Significantly, the guide is available in multiple languages including three dialects of Sami (spoken by Nordic Indigenous Peoples), Ukrainian, Somali, Arabic, Farsi (spoken by Iranians) and Dari (spoken by Afghans). Finland has been a haven for many refugees and asylum seekers who will understand the importance of crisis preparedness.
The menu enables users to select specific topics, like “information influencing and hybrid influencing,” communications disruptions and even radiation hazards.
Check the box on a topic like “radiation hazard” and you get a checklist for general emergency supplies plus advice on surviving a nuclear power plant accident or the detonation of a nuclear weapon.
The site provides information for users to learn how to recognize the alarm signal for a radiation hazard, and to know which apps, radio and TV stations and websites will provide reliable information.
It also advises people to keep a stock of iodine tablets so their thyroid gland doesn’t soak up radioactive iodine, which can be produced in a nuclear accident or detonation.
Interactive crisis planning
Users scanning Finland’s disaster menu in “Preparing for Incidents and Crises” are likely to find topics they hadn’t considered before, like hybrid influencing, activities it refers to as “the systematic and continuous activities of a foreign state that are detrimental to the country subject to the activities. The aim of hybrid influence activities is to have a negative impact on issues such as the decision-making of central government and the functioning of society.”

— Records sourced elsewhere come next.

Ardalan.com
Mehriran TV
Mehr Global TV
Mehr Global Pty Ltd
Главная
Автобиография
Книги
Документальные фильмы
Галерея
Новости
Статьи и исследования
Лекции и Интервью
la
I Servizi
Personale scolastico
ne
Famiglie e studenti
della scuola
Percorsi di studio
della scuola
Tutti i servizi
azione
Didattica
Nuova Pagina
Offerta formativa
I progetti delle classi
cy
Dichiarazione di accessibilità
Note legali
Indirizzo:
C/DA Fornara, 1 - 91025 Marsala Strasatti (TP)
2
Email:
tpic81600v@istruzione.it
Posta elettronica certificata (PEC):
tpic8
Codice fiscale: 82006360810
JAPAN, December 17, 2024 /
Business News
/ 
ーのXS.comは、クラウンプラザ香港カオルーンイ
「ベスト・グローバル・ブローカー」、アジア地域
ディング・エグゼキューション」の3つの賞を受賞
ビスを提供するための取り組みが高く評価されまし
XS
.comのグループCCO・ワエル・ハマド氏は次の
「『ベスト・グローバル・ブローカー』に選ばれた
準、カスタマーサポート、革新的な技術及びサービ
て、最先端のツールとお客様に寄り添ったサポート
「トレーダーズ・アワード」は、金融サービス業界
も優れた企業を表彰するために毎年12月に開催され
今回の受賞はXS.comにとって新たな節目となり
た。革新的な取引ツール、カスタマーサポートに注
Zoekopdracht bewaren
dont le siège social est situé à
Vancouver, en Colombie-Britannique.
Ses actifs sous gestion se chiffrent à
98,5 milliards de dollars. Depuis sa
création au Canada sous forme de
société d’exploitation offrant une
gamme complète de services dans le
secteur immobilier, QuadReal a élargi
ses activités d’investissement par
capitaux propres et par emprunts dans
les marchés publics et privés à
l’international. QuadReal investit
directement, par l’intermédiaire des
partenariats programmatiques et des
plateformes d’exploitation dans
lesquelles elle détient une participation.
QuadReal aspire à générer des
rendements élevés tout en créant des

The guide gives at least the basics on each topic, and a chance to assess the content: good, partly good or bad.
In mid-February 2025, Suomi.fi published a press release saying the guide had already reached half a million visits (out of a total population of 5.6 million).
“Satisfied respondents,” the release said, “accounted for 70 per cent and partly satisfied respondents to 13 per cent of the total. The feedback received will be taken into account in the further development of the contents of the guide.”
That’s another advantage of the Finnish guide: it’s a co-operative effort between authorities and users, and improved editions will be easy to develop and distribute online.
Preparing as a community
One key point in the Finnish guide is this: “Preparedness is about co-operation.”
It’s not just hunkering down and eating lentils in the one room you can keep warm. “Interpersonal interactions and participation should be built in normal times,” the guide says.
“You can prepare for extraordinary situations by discussing the needs for help and support together with others in your work or residential community or other community that is important to you.”
The B.C. preparedness guide makes a similar argument in its booklet on preparing your whole neighbourhood for a crisis.
If residents on a given street can keep themselves warm, fed, sheltered and informed without immediate help from the authorities, the authorities can spend more time helping the less prepared.
The disastrous quarrel between Trump and Zelenskyy in the Oval Office, and the widespread unrest wrought by the recent tariffs, could lead to many of the crises dealt with in the preparedness guides — especially information influencing, cybersecurity and disruptions in communications and electrical infrastructure.
If we and our neighbours or co-workers are prepared and able to help one another out, the crisis will be that much less. And we will be better equipped to cope with the next one.